▸ WHAT THE TASK ASKS
Lines in the listing below that hold "Numbers" are the ones to copy.

-- RECORDS FOR THE EXERCISE follows --

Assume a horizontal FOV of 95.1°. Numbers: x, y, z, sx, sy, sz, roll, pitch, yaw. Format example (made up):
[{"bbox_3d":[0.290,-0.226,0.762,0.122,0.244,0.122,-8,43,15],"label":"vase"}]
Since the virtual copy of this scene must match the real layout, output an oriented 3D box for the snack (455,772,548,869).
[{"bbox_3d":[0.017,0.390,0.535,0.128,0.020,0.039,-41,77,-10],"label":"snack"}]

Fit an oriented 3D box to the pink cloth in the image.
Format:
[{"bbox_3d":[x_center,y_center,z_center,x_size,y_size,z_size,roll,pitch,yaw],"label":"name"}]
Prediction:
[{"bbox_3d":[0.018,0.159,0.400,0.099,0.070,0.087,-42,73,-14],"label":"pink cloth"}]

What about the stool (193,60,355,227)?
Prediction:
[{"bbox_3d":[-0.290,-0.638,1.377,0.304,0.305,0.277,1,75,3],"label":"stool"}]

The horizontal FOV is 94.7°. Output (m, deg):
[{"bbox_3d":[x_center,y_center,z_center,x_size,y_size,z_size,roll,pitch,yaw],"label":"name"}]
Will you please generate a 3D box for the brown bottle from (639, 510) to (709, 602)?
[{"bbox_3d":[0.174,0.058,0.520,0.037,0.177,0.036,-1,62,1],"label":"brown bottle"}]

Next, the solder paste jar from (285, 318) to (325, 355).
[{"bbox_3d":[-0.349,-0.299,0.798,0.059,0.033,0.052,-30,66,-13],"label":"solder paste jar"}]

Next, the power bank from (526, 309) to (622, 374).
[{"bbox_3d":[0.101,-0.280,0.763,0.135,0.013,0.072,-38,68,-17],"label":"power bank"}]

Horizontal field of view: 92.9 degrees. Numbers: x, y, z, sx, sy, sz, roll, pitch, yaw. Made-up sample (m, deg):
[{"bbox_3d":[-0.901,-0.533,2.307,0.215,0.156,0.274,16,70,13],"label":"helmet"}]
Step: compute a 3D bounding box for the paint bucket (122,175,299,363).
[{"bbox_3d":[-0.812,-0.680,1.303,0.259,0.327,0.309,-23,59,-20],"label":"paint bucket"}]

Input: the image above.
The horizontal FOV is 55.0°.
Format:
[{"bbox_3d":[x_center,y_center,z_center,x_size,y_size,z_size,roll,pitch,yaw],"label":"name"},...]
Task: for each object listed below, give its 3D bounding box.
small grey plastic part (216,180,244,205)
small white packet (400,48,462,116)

-- RECORDS FOR THE EXERCISE concluded --

▸ EXERCISE RESPONSE
Assume a horizontal FOV of 95.1°. Numbers: x, y, z, sx, sy, sz, roll, pitch, yaw. Format example (made up):
Horizontal field of view: 92.9 degrees. Numbers: x, y, z, sx, sy, sz, roll, pitch, yaw. Made-up sample (m, deg):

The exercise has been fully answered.